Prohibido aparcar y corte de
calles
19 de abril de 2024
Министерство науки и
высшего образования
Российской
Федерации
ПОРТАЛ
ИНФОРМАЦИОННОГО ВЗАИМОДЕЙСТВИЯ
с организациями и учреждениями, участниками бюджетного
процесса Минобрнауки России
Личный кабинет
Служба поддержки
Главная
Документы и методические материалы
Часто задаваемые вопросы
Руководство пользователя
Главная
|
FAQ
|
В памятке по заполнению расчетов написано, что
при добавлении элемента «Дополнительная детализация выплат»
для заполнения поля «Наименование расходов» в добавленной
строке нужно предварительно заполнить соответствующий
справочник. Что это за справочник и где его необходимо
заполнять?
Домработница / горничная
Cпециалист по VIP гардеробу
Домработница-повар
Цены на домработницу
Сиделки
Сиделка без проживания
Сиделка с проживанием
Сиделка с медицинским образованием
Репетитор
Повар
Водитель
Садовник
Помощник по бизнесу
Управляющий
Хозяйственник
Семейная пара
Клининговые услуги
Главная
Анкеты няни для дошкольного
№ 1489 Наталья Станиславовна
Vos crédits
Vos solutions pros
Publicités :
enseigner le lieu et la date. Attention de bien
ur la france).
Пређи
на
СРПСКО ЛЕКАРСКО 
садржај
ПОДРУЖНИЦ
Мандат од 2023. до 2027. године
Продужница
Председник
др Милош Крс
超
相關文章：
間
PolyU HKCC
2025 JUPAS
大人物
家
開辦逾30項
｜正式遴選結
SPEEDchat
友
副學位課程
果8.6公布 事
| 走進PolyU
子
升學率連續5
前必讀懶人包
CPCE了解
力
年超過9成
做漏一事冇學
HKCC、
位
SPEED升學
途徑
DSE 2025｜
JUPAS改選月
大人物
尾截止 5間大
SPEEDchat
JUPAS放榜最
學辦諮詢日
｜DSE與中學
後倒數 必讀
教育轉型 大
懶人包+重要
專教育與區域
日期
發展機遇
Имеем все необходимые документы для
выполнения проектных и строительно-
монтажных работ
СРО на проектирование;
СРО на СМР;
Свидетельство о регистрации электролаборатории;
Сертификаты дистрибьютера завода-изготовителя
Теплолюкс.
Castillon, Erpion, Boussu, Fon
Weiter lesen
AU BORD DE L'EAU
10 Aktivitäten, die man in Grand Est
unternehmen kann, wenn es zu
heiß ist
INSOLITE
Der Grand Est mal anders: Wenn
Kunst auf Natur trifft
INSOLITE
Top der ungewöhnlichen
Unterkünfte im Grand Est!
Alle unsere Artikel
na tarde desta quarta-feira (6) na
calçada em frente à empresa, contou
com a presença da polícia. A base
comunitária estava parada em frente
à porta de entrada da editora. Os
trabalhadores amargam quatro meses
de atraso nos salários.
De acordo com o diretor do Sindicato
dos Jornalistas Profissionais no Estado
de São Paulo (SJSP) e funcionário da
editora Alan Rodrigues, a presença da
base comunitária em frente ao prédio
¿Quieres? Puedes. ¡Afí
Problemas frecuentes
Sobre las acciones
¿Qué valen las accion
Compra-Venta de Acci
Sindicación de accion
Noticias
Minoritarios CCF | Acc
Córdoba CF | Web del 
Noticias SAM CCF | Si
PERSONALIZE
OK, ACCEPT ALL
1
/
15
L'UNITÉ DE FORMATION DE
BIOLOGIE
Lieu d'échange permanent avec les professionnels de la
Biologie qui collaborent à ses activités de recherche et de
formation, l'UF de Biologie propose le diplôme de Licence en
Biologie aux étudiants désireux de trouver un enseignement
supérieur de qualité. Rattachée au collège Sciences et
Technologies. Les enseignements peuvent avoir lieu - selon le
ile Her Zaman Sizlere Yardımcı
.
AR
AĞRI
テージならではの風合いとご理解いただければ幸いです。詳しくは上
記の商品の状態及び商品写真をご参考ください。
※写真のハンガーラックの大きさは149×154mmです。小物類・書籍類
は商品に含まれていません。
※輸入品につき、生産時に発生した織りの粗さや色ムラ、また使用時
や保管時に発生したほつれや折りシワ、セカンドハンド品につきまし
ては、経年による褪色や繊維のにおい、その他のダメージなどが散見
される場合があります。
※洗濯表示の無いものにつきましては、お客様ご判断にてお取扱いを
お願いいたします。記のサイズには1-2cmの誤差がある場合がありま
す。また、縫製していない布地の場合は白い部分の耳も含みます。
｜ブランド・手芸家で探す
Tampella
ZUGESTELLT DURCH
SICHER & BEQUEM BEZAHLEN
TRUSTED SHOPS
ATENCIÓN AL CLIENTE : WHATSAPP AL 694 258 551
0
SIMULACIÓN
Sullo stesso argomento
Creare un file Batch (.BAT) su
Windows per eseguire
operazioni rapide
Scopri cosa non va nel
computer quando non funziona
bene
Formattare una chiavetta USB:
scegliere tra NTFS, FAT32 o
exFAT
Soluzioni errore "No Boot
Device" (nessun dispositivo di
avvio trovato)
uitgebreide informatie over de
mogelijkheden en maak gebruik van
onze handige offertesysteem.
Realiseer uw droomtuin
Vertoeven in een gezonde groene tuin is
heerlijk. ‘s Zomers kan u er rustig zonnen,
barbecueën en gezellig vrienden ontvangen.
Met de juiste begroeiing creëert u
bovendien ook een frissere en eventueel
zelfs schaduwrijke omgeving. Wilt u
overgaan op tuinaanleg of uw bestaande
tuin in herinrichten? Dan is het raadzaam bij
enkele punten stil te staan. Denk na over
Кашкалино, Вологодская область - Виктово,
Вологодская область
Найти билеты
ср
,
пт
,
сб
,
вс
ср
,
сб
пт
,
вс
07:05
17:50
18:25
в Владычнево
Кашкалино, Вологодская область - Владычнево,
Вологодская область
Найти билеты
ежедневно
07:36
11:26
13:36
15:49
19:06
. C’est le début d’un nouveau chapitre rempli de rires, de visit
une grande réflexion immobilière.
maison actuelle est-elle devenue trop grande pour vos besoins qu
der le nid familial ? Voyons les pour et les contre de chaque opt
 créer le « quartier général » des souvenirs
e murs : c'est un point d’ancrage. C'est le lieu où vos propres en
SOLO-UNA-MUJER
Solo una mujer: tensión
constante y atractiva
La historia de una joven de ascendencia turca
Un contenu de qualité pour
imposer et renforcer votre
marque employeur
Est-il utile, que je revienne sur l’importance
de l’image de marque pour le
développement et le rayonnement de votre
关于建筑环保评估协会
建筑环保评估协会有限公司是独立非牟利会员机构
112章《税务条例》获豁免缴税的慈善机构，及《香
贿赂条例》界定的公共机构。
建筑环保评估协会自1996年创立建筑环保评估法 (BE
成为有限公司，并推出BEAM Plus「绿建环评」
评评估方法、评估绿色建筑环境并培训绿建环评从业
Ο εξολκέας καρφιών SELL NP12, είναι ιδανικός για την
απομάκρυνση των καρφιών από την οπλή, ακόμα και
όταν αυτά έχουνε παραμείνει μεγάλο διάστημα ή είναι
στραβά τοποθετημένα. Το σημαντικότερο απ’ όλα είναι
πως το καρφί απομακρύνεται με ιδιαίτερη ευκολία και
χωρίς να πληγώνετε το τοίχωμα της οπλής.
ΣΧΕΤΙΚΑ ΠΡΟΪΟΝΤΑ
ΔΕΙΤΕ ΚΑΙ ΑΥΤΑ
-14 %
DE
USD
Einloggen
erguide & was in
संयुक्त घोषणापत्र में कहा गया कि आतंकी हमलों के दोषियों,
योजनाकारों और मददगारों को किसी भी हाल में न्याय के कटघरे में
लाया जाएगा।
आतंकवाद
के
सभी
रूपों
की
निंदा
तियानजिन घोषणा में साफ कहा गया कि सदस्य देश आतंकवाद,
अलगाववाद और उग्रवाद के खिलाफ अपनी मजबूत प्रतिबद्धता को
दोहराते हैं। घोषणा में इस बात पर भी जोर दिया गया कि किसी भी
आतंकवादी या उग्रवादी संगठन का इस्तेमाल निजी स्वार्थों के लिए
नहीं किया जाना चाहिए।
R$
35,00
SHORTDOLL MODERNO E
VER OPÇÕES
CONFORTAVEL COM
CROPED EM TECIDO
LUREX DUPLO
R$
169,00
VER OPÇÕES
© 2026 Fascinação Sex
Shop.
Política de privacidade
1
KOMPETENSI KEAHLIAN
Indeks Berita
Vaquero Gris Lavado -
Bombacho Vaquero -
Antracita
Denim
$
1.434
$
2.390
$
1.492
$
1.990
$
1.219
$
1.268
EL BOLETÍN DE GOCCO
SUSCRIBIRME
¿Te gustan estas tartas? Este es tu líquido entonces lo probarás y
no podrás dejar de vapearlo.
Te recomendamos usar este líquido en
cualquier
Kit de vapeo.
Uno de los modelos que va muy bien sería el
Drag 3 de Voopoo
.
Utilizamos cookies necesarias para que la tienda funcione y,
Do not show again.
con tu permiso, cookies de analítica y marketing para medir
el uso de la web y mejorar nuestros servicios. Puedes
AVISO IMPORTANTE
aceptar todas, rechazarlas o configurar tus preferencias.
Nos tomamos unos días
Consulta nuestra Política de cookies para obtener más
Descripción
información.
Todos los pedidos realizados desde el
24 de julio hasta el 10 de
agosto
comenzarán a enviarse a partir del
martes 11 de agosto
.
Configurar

#####

• Required work
Look above and repeat, character for character, the lines from the first one to the line with "др Милош Крс", counting both.

• Result of the task
Prohibido aparcar y corte de
calles
19 de abril de 2024
Министерство науки и
высшего образования
Российской
Федерации
ПОРТАЛ
ИНФОРМАЦИОННОГО ВЗАИМОДЕЙСТВИЯ
с организациями и учреждениями, участниками бюджетного
процесса Минобрнауки России
Личный кабинет
Служба поддержки
Главная
Документы и методические материалы
Часто задаваемые вопросы
Руководство пользователя
Главная
|
FAQ
|
В памятке по заполнению расчетов написано, что
при добавлении элемента «Дополнительная детализация выплат»
для заполнения поля «Наименование расходов» в добавленной
строке нужно предварительно заполнить соответствующий
справочник. Что это за справочник и где его необходимо
заполнять?
Домработница / горничная
Cпециалист по VIP гардеробу
Домработница-повар
Цены на домработницу
Сиделки
Сиделка без проживания
Сиделка с проживанием
Сиделка с медицинским образованием
Репетитор
Повар
Водитель
Садовник
Помощник по бизнесу
Управляющий
Хозяйственник
Семейная пара
Клининговые услуги
Главная
Анкеты няни для дошкольного
№ 1489 Наталья Станиславовна
Vos crédits
Vos solutions pros
Publicités :
enseigner le lieu et la date. Attention de bien
ur la france).
Пређи
на
СРПСКО ЛЕКАРСКО 
садржај
ПОДРУЖНИЦ
Мандат од 2023. до 2027. године
Продужница
Председник
др Милош Крс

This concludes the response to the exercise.